Une violation de la souveraineté du Groenland entraînerait des "conséquences en cascade" qui "seraient inédites", a prévenu mercredi Emmanuel Macron à l'endroit des Etats-Unis qui veulent s'emparer de ce territoire autonome danois, Sébastien Lecornu invitant à prendre "très au sérieux" les intentions de Donald Trump.
"Nous ne sous-estimons pas les déclarations sur le Groenland. Si la souveraineté d'un pays européen et allié était touchée, les conséquences en cascade seraient inédites", a dit le président français en Conseil des ministres, selon les propos rapportés devant la presse par la porte-parole du gouvernement Maud Bregeon.
"Et la France suit la situation avec la plus grande attention et inscrira son action en pleine solidarité avec le Danemark et sa souveraineté", a-t-il ajouté.
Donald Trump a insisté mercredi sur la nécessité pour les Etats-Unis de s'emparer du Groenland, avec le soutien de l'Otan, juste avant un entretien sous haute tension entre dirigeants danois, groenlandais et américains autour de l'avenir du territoire autonome danois.
Les Etats-Unis "ont besoin du Groenland pour des raisons de sécurité nationale. Il est vital pour le Dôme d'Or (le projet de bouclier antimissile, NDLR) que nous construisons", a dit le président américain sur son réseau Truth Social.

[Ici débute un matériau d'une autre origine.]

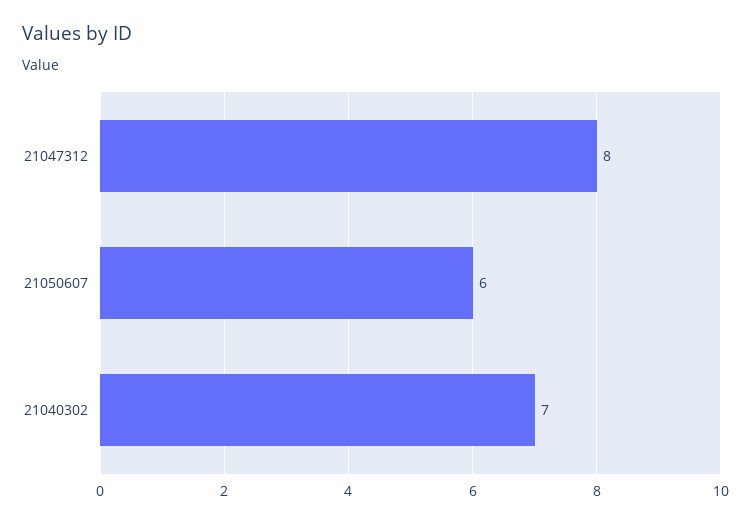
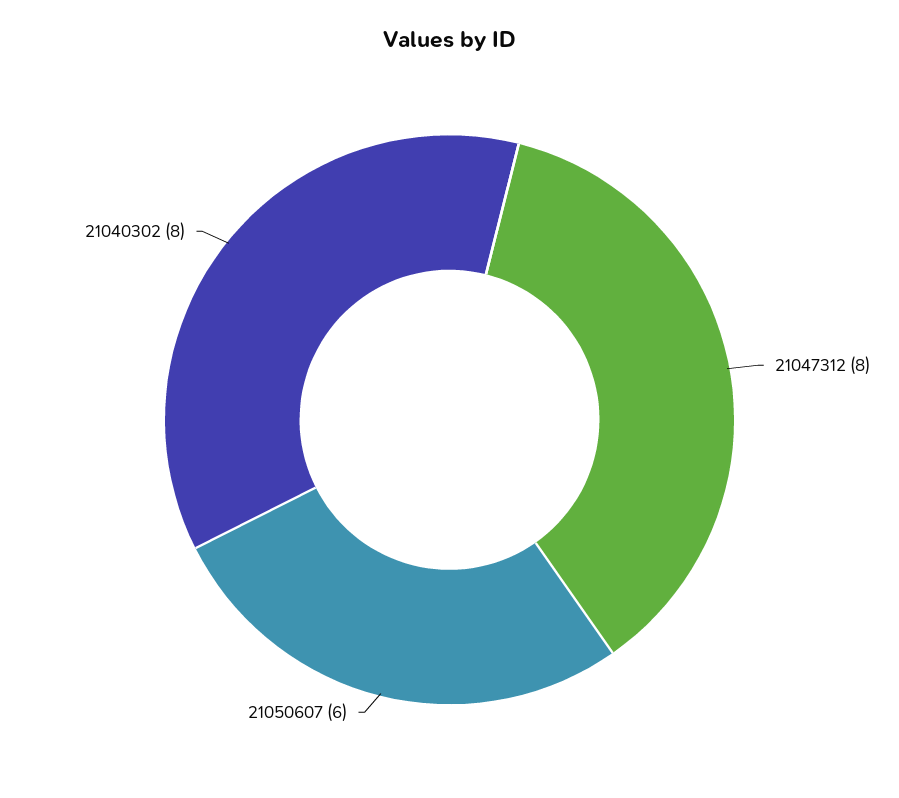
  {
    "21047312": 8,
    "21050607": 6,
-   "21040302": 7
+   "21040302": 8
  }

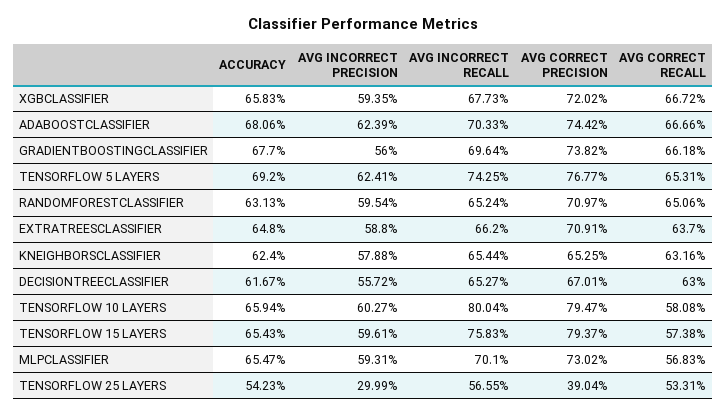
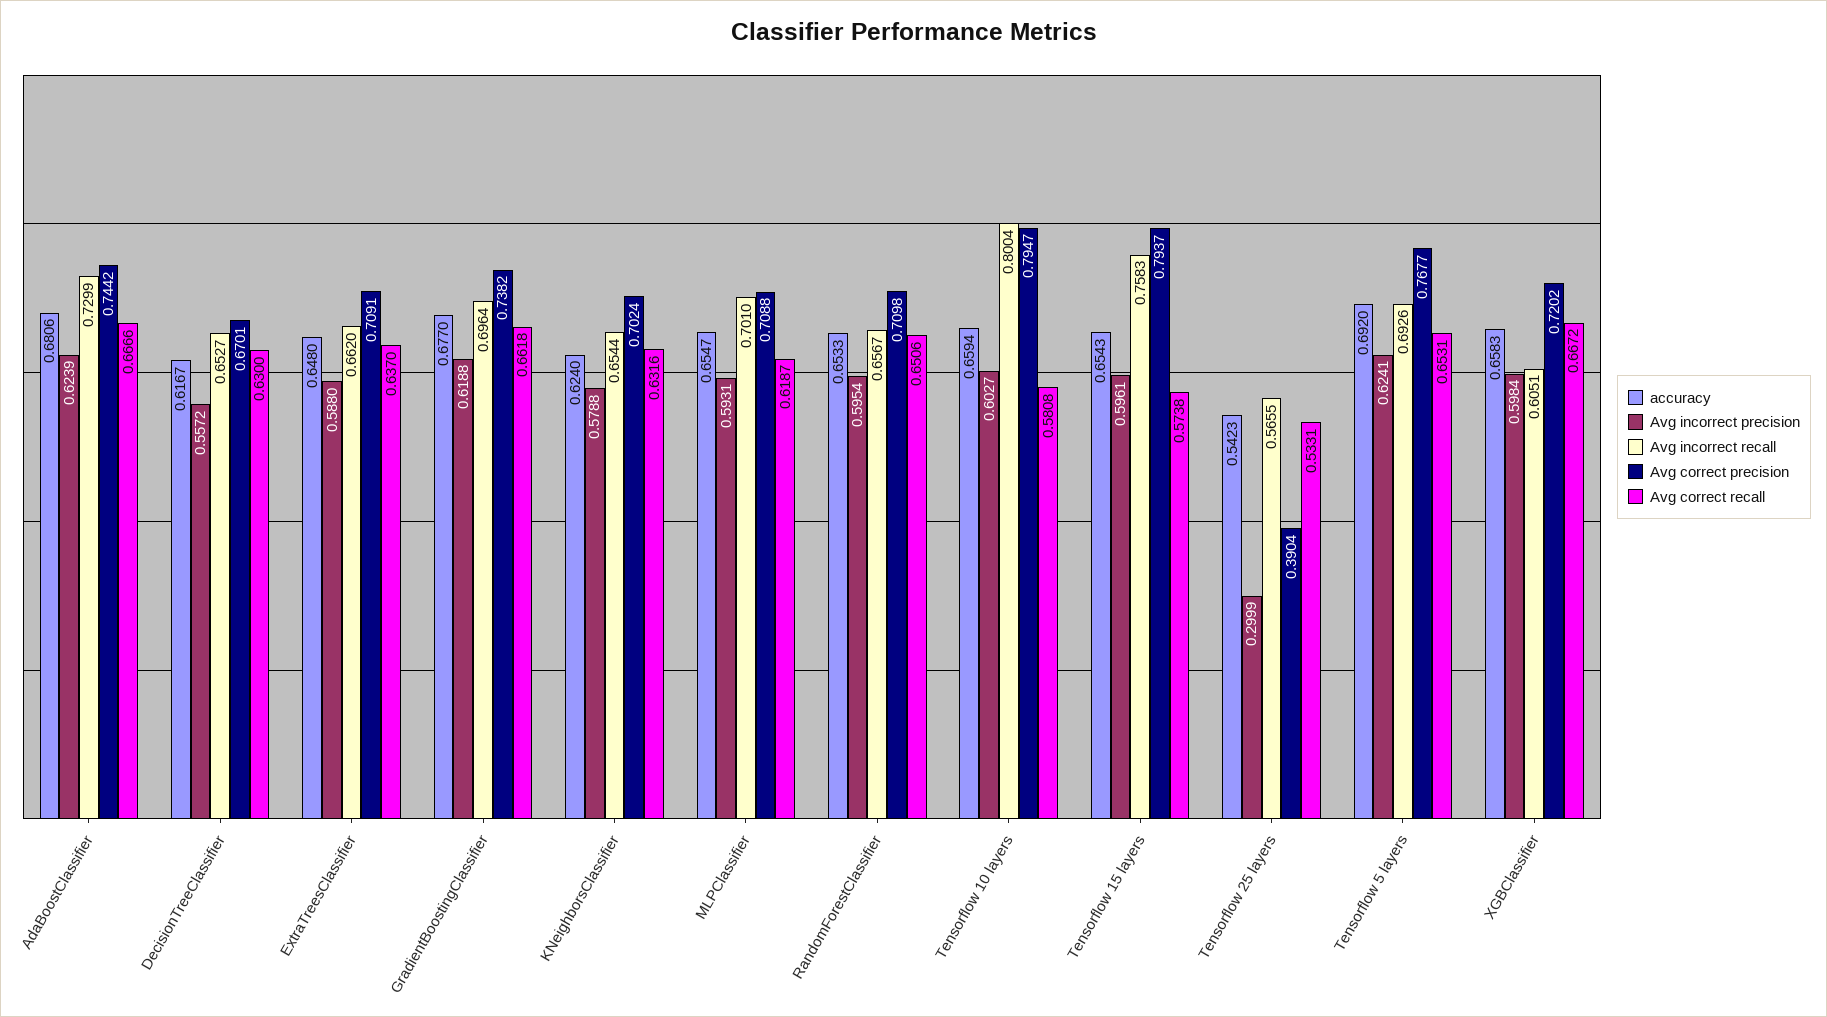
  {
    "ACCURACY": {
      "XGBCLASSIFIER": 0.6583,
      "ADABOOSTCLASSIFIER": 0.6806,
      "GRADIENTBOOSTINGCLASSIFIER": 0.677,
      "TENSORFLOW 5 LAYERS": 0.692,
-     "RANDOMFORESTCLASSIFIER": 0.6313,
+     "RANDOMFORESTCLASSIFIER": 0.6533,
      "EXTRATREESCLASSIFIER": 0.648,
      "KNEIGHBORSCLASSIFIER": 0.624,
      "DECISIONTREECLASSIFIER": 0.6167,
      "TENSORFLOW 10 LAYERS": 0.6594,
      "TENSORFLOW 15 LAYERS": 0.6543,
      "MLPCLASSIFIER": 0.6547,
      "TENSORFLOW 25 LAYERS": 0.5423
    },
    "AVG INCORRECT PRECISION": {
-     "XGBCLASSIFIER": 0.5935,
+     "XGBCLASSIFIER": 0.5984,
      "ADABOOSTCLASSIFIER": 0.6239,
-     "GRADIENTBOOSTINGCLASSIFIER": 0.56,
+     "GRADIENTBOOSTINGCLASSIFIER": 0.6188,
      "TENSORFLOW 5 LAYERS": 0.6241,
      "RANDOMFORESTCLASSIFIER": 0.5954,
      "EXTRATREESCLASSIFIER": 0.588,
      "KNEIGHBORSCLASSIFIER": 0.5788,
      "DECISIONTREECLASSIFIER": 0.5572,
      "TENSORFLOW 10 LAYERS": 0.6027,
      "TENSORFLOW 15 LAYERS": 0.5961,
      "MLPCLASSIFIER": 0.5931,
      "TENSORFLOW 25 LAYERS": 0.2999
    },
    "AVG INCORRECT RECALL": {
-     "XGBCLASSIFIER": 0.6773,
+     "XGBCLASSIFIER": 0.6051,
-     "ADABOOSTCLASSIFIER": 0.7033,
+     "ADABOOSTCLASSIFIER": 0.7299,
      "GRADIENTBOOSTINGCLASSIFIER": 0.6964,
-     "TENSORFLOW 5 LAYERS": 0.7425,
+     "TENSORFLOW 5 LAYERS": 0.6926,
-     "RANDOMFORESTCLASSIFIER": 0.6524,
+     "RANDOMFORESTCLASSIFIER": 0.6567,
      "EXTRATREESCLASSIFIER": 0.662,
      "KNEIGHBORSCLASSIFIER": 0.6544,
      "DECISIONTREECLASSIFIER": 0.6527,
      "TENSORFLOW 10 LAYERS": 0.8004,
      "TENSORFLOW 15 LAYERS": 0.7583,
      "MLPCLASSIFIER": 0.701,
      "TENSORFLOW 25 LAYERS": 0.5655
    },
    "AVG CORRECT PRECISION": {
      "XGBCLASSIFIER": 0.7202,
      "ADABOOSTCLASSIFIER": 0.7442,
      "GRADIENTBOOSTINGCLASSIFIER": 0.7382,
      "TENSORFLOW 5 LAYERS": 0.7677,
-     "RANDOMFORESTCLASSIFIER": 0.7097,
+     "RANDOMFORESTCLASSIFIER": 0.7098,
      "EXTRATREESCLASSIFIER": 0.7091,
-     "KNEIGHBORSCLASSIFIER": 0.6525,
+     "KNEIGHBORSCLASSIFIER": 0.7024,
      "DECISIONTREECLASSIFIER": 0.6701,
      "TENSORFLOW 10 LAYERS": 0.7947,
      "TENSORFLOW 15 LAYERS": 0.7937,
-     "MLPCLASSIFIER": 0.7302,
+     "MLPCLASSIFIER": 0.7088,
      "TENSORFLOW 25 LAYERS": 0.3904
    },
    "AVG CORRECT RECALL": {
      "XGBCLASSIFIER": 0.6672,
      "ADABOOSTCLASSIFIER": 0.6666,
      "GRADIENTBOOSTINGCLASSIFIER": 0.6618,
      "TENSORFLOW 5 LAYERS": 0.6531,
      "RANDOMFORESTCLASSIFIER": 0.6506,
      "EXTRATREESCLASSIFIER": 0.637,
      "KNEIGHBORSCLASSIFIER": 0.6316,
      "DECISIONTREECLASSIFIER": 0.63,
      "TENSORFLOW 10 LAYERS": 0.5808,
      "TENSORFLOW 15 LAYERS": 0.5738,
-     "MLPCLASSIFIER": 0.5683,
+     "MLPCLASSIFIER": 0.6187,
      "TENSORFLOW 25 LAYERS": 0.5331
    }
  }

Le Premier ministre Sébastien Lecornu à l'Assemblée nationale, le 14 janvier 2026, à Paris
Alain JOCARD - AFP
"L'Otan devrait ouvrir la voie pour que nous l'obtenions", a-t-il ajouté, au risque de jeter le trouble sur le fonctionnement de l'Alliance atlantique.
Les intentions du président américain "sont sérieuses et (...) doivent désormais être prises très au sérieux", a appuyé le Premier ministre français Sébastien Lecornu devant l'Assemblée nationale, lors des questions aux gouvernement.
Il a redit que la France était "dans une pleine solidarité avec le Danemark et les autorités légitimes du Groenland", expliquant à "ceux qui pourraient être fascinés par la force ou l'épreuve de force" que "la défense de la souveraineté des autres pays conditionne la protection de notre propre souveraineté".
Le chef du gouvernement, qui répondait à une question du chef de file des députés Horizons Paul Christophe, a aussi insisté sur la nécessité pour la France d'avoir un budget pour financer son "autonomie stratégique".
"La capacité à vite avoir un budget" y compris militaire, "ce n'est pas un slogan dans le dérèglement international que nous connaissons. Et c'est un signal soit de force, soit de faiblesse, que nous envoyons non seulement à nos compétiteurs, mais aussi à nos alliés", a-t-il affirmé.
M. Lecornu a aussi appelé à un "réveil européen" pour "accélérer" sur "la question de l'autonomie stratégique sur l'agriculture, l'alimentation, l'énergie, mais aussi" sur les sujets "culturels et numériques".